PASSAGE TO READ:
[access-uk] Re: Fw: My thoughts on Freedom Scientific suing GW Micro alleging patent infringement

  • From: "Kevin Lloyd" <kevin.lloyd3@xxxxxxx>
  • To: <access-uk@xxxxxxxxxxxxx>
  • Date: Sun, 10 Aug 2008 14:30:11 +0100

Some good points from Clive but to be honest, it's easy to come up with a solution when you've already seen it implemented elsewhere by someone else. If it were that easy to be innovative then Clive would have seen the opportunity to meet a user requirement, developed the solution and patented it and then sold it to Freedom Scientific for a handsome profit. He'd probably be really pissed off then to see someone else nicking his idea...


Kevin
E-mail: kevin.lloyd3@xxxxxxx
----- Original Message ----- From: "Peter Beasley" <pjbeasley@xxxxxxxxxxxxx>
To: <access-uk@xxxxxxxxxxxxx>
Sent: Saturday, August 09, 2008 10:09 PM
Subject: [access-uk] Fw: My thoughts on Freedom Scientific suing GW Micro alleging patent infringement



----- Original Message ----- From: "Clive Lansink" <Clive@xxxxxxxxxxxxx>
To: <gw-info@xxxxxxxxxxx>
Sent: Sunday, July 27, 2008 1:03 AM
Subject: My thoughts on Freedom Scientific suing GW Micro alleging patent infringement


Hello everyone. I know there has been a lot of comment on this list concerning Freedom Suing GW Micro, so I hope you will forgive one more which is my attempt to look at some of the philosophical issues that this raises for adaptive technology in general. I make these comments as an experienced programmer and qualified barrister in New Zealand, though I do not work specifically in the field of intellectual property.

PROVIDED RECORDS:

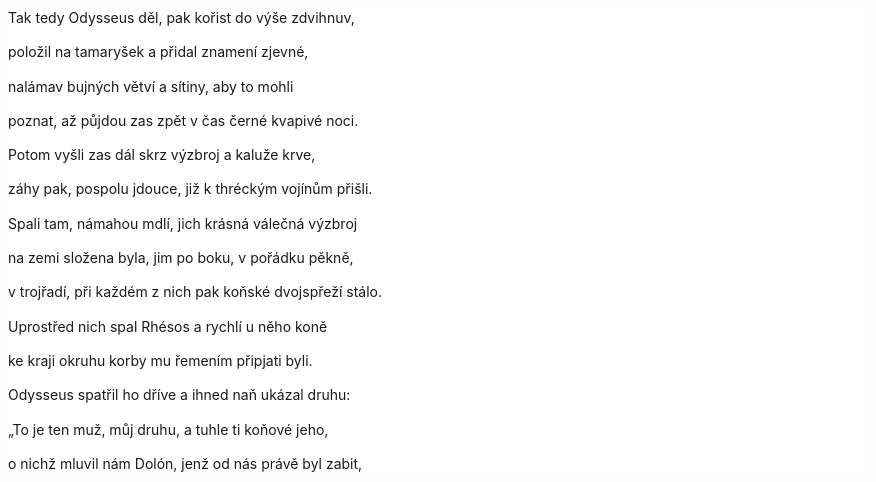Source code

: Tak tedy Odysseus děl, pak kořist do výše zdvihnuv,

</section>

<section>

položil na tamaryšek a přidal znamení zjevné,

</section>

<section>

nalámav bujných větví a sítiny, aby to mohli

</section>

<section>

poznat, až půjdou zas zpět v čas černé kvapivé noci.

Potom vyšli zas dál skrz výzbroj a kaluže krve,

</section>

<section>

záhy pak, pospolu jdouce, již k thréckým vojínům přišli.

Spali tam, námahou mdlí, jich krásná válečná výzbroj

</section>

<section>

na zemi složena byla, jim po boku, v pořádku pěkně,

</section>

<section>

v trojřadí, při každém z nich pak koňské dvojspřeží stálo.

Uprostřed nich spal Rhésos a rychlí u něho koně

</section>

<section>

ke kraji okruhu korby mu řemením připjati byli.

Odysseus spatřil ho dříve a ihned naň ukázal druhu:

</section>

<section>

„To je ten muž, můj druhu, a tuhle ti koňové jeho,

</section>

<section>

o nichž mluvil nám Dolón, jenž od nás právě byl zabit,

</section>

TO DO:
[1] Answer these questions about the mailing-list thread on Freedom Scientific suing GW Micro, one line each:
(a) Who forwarded Clive Lansink's message to access-uk, and at what date and time?
(b) To which address did Clive Lansink originally send his message?
(c) In which country is Clive Lansink a qualified barrister?
[2] List every distinct email address that appears in the mailing-list thread on Freedom Scientific suing GW Micro.
[3] Carry on with Clive Lansink's message about the Freedom Scientific lawsuit against GW Micro, picking up after its final sentence.

TASK-BY-TASK OUTPUTS:
[1]
(a) Peter Beasley, on Saturday, August 09, 2008, at 10:09 PM.
(b) gw-info@xxxxxxxxxxx
(c) New Zealand.

[2]
kevin.lloyd3@xxxxxxx
access-uk@xxxxxxxxxxxxx
pjbeasley@xxxxxxxxxxxxx
Clive@xxxxxxxxxxxxx
gw-info@xxxxxxxxxxx

[3]
I haven't been able to access the case filed by FS because it seems you need a user ID and password to see that, and Freedom's public release on the subject gives no detail on what they are alleging. So I don't know the detail of what Freedom is alleging, other than that it has to do with an alleged infringement of their US patent 6,993,707 referenced in Doug's blog at <http://www.gwmicro.com/blog/index.php/all/2008/07/24/do_companies_really_compete_on_who_has_t>. The patent relates to a method for setting place markers in HTML documents where of course the content of such documents can change. Freedom makes it clear in their release that it is their practice to patent new technologies they invent. I'm sure some or even most of their patents may be justified, but the question in my mind is whether the patent examiner would have sufficient knowledge of adaptive technology to determine that the patent in this case represents sufficient usefulness and originality of thought. For a patent to be granted, the inventor must show that his or her invention is sufficiently "inventive". A patent should not be granted for a new idea that is simply another manifestation of previously established techniques.

People claim to invent things all the time but not all inventions deserve a patent. It is the job of an examiner to ensure that patents are granted only for inventions that demonstrate true inventiveness and originality of thought. In software development, programmers have to solve problems all the time but most of the time the solutions they come up with are just the result of good logical thinking which doesn't come up to the standard of truly inventive thought.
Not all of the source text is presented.